Leeds United fans hope Massimo Cellino will sell them club for £30m
- Published
Leeds chairman Massimo Cellino will sell his majority stake in the club for £30m, according to Leeds Fans United chief executive Dylan Thwaites.
Cellino announced on Friday that he was willing to agree a takeover with supporters and forgo any profit.
"Massimo invited us to buy his majority stake and has agreed to sell to us at cost, at the money he has put into the club," Thwaites told BBC Radio Leeds.
"If we look at Companies House there's certainly £30m or so of new equity."
He added: "There might be other agreements and investments that will be found in due diligence and that is all auditable.
"We'll be left with a figure that is a maximum amount we will be paying for Leeds United and that is not a negotiable figure, it is an audited one."
Leeds Fans United was set up in April with the aim of raising £10m to buy a minority stake in the club and secure representation on the board.
Despite the requirement to now raise three times that amount, Thwaites is confident the group can proceed with the takeover.
"There are four tiers," he said. "The first tier is the community benefit society and we had a big surge in people investing in that in the last three days.
"The next tier is high-net-worth, wealthy Leeds fans investing into Leeds Fans United.

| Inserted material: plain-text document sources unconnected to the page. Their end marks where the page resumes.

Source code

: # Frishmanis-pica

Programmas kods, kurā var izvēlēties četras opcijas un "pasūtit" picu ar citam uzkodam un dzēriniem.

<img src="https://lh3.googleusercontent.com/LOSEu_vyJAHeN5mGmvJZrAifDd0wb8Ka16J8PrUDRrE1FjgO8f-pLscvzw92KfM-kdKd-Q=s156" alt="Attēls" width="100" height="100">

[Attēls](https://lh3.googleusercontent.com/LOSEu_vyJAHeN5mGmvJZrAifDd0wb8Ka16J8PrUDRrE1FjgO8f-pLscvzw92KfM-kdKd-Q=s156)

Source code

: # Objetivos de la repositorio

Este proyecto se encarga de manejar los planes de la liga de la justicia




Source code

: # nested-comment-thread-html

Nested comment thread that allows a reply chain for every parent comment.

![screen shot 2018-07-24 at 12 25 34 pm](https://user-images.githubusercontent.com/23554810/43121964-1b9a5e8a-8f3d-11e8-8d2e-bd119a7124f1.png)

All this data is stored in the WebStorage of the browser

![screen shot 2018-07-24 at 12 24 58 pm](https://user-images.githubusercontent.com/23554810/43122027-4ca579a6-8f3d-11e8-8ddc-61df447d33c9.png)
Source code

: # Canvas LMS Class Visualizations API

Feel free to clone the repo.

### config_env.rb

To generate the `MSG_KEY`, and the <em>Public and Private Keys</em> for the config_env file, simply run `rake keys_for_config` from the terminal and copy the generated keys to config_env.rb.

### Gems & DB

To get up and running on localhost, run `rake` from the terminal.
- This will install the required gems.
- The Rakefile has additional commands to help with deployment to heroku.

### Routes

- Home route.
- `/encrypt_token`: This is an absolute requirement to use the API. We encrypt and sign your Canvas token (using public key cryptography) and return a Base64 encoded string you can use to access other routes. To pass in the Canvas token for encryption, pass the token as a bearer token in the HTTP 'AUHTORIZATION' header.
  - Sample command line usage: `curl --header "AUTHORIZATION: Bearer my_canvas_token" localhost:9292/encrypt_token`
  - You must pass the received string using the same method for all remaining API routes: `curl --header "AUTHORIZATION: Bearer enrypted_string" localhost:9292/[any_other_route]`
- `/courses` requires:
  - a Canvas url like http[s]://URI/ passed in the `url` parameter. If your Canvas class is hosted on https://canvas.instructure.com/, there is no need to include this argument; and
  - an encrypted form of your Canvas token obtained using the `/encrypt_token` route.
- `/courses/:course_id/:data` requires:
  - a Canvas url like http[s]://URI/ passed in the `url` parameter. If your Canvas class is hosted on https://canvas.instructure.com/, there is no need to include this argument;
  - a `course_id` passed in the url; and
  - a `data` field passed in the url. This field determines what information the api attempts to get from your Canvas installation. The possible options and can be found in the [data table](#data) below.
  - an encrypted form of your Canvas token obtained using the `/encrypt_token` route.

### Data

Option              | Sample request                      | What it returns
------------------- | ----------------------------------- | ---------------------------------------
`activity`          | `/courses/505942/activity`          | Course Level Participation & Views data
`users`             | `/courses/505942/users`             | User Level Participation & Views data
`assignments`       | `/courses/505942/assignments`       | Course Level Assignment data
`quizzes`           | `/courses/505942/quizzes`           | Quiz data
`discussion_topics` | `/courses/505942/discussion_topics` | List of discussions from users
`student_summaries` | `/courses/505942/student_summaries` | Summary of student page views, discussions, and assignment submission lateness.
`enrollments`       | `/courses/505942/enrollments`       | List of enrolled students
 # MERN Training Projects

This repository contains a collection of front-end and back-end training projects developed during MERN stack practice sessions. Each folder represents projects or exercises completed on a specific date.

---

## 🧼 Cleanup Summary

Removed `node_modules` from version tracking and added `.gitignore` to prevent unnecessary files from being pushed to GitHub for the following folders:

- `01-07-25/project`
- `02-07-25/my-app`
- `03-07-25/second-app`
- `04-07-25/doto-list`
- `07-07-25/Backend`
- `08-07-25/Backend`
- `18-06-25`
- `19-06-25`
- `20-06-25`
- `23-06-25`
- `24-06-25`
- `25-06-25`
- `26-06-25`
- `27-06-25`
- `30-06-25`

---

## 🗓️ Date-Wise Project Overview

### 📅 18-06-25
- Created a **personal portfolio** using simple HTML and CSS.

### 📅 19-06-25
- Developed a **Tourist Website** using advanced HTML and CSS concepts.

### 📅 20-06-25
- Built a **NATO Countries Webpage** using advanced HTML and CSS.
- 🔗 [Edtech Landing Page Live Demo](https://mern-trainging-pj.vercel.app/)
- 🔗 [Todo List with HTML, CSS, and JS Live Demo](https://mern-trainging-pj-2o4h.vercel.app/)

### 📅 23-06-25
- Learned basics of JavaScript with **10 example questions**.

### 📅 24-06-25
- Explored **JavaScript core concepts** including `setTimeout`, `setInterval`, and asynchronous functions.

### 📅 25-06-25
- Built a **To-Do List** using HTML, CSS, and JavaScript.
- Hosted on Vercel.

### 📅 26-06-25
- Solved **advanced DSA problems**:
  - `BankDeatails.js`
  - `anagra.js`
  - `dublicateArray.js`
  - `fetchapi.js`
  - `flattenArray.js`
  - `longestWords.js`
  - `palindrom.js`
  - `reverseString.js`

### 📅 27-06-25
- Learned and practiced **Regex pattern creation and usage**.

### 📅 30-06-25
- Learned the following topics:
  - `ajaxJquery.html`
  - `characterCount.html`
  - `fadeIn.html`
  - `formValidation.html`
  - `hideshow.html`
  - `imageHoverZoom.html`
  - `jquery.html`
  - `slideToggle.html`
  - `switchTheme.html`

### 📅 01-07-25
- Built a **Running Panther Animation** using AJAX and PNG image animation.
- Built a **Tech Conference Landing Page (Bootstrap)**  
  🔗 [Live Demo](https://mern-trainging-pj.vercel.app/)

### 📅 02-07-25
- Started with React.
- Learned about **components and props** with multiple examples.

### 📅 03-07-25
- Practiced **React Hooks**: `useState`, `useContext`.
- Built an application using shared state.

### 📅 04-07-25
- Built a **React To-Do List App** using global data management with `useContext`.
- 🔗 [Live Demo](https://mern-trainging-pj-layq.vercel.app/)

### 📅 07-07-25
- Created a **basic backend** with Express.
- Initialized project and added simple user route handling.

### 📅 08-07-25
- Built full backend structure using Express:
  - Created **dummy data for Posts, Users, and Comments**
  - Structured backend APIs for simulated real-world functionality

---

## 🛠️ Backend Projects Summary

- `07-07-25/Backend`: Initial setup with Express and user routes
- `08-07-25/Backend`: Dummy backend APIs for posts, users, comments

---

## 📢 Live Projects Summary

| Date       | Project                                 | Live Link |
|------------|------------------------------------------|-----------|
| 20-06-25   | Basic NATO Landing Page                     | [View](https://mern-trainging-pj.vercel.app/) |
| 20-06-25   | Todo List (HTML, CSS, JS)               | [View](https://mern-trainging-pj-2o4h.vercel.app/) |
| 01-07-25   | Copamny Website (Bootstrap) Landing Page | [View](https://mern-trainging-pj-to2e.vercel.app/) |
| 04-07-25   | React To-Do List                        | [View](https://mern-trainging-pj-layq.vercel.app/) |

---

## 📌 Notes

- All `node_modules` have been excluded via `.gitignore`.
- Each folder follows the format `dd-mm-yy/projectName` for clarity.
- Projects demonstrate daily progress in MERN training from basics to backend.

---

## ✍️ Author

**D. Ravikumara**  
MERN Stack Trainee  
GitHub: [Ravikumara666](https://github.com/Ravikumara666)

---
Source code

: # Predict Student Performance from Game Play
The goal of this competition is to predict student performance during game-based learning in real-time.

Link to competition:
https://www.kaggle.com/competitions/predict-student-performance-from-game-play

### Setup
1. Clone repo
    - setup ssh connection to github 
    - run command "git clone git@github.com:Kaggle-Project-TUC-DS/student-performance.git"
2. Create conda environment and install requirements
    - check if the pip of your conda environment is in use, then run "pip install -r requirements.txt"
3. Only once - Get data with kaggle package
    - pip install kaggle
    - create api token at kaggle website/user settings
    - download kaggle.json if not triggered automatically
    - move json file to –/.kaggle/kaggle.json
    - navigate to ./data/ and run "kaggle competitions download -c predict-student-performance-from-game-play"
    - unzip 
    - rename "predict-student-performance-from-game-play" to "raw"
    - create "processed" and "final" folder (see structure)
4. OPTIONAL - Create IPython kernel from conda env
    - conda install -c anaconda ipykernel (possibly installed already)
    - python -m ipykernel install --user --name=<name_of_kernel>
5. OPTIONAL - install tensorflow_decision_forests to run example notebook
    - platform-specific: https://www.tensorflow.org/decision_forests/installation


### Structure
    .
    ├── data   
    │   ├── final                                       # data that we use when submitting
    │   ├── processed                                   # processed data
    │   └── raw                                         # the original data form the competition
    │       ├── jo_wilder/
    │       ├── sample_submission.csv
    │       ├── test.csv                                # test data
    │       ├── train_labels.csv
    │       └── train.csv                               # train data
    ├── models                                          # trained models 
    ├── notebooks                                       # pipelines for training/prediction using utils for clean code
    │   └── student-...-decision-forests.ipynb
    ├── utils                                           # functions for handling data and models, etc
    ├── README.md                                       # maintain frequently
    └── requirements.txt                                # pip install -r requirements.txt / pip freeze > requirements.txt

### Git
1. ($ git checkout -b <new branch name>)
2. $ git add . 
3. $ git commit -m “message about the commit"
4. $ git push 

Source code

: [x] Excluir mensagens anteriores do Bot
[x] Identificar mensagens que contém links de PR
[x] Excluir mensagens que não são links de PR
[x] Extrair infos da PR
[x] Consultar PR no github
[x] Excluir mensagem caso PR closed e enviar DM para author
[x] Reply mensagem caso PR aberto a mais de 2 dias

These can be in sums of hundreds of thousands or millions. We've had an astonishing number of people come forward in the last few days to do this.
"If we're still at a shortfall then we have a great debt scheme to bring debt to the club but that debt would be from Leeds fans. The debt payments would be interest-free and would be deferred until we got into the Premier League.
"The final tier would be to go to institutional investors to make up the gap if we needed to."
Leeds, who are 19th in the Championship, host Cardiff City on Tuesday.